VeriSign announced an immediate transition to the SHA-1 algorithm on new RapidSSL brand certificates. The transition to the SHA-1 algorithm came within a few hours of the public unveiling of an MD5 flaw presented by researchers during the 2008 Chaos Communication Congress (CCC) in Berlin, rendering the MD5 flaw ineffective for all new RapidSSL Certificates.
During the Berlin event, researchers presented findings that highlighted an MD5 collision attack using substantial computing power to create a false SSL Certificate using the RapidSSL certificate brand. The attack was a potential method to create a new, false certificate from scratch and required the issuance of new certificates, meaning existing certificates were not targets for this attack.
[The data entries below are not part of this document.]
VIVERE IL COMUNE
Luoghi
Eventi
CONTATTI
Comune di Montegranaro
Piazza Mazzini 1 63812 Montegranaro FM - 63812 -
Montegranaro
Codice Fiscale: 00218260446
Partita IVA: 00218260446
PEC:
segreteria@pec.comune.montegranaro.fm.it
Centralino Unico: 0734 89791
Because the exploit never impacted certificates already in production on Web sites, including previously-issued RapidSSL Certificates or any other VeriSign brand certificate, current certificates used by banks, brokerages, online merchants, and all other SSL-using entities were not affected by this exploit.
Chris Babel, SVP and General Manager of VeriSign commented:
We applaud this team’s research and efforts to improve online security as well as their disclosure of the findings for the benefit of the broader Internet community. We take issues like these very seriously and work quickly to remedy vulnerabilities that could potentially affect trust and security online.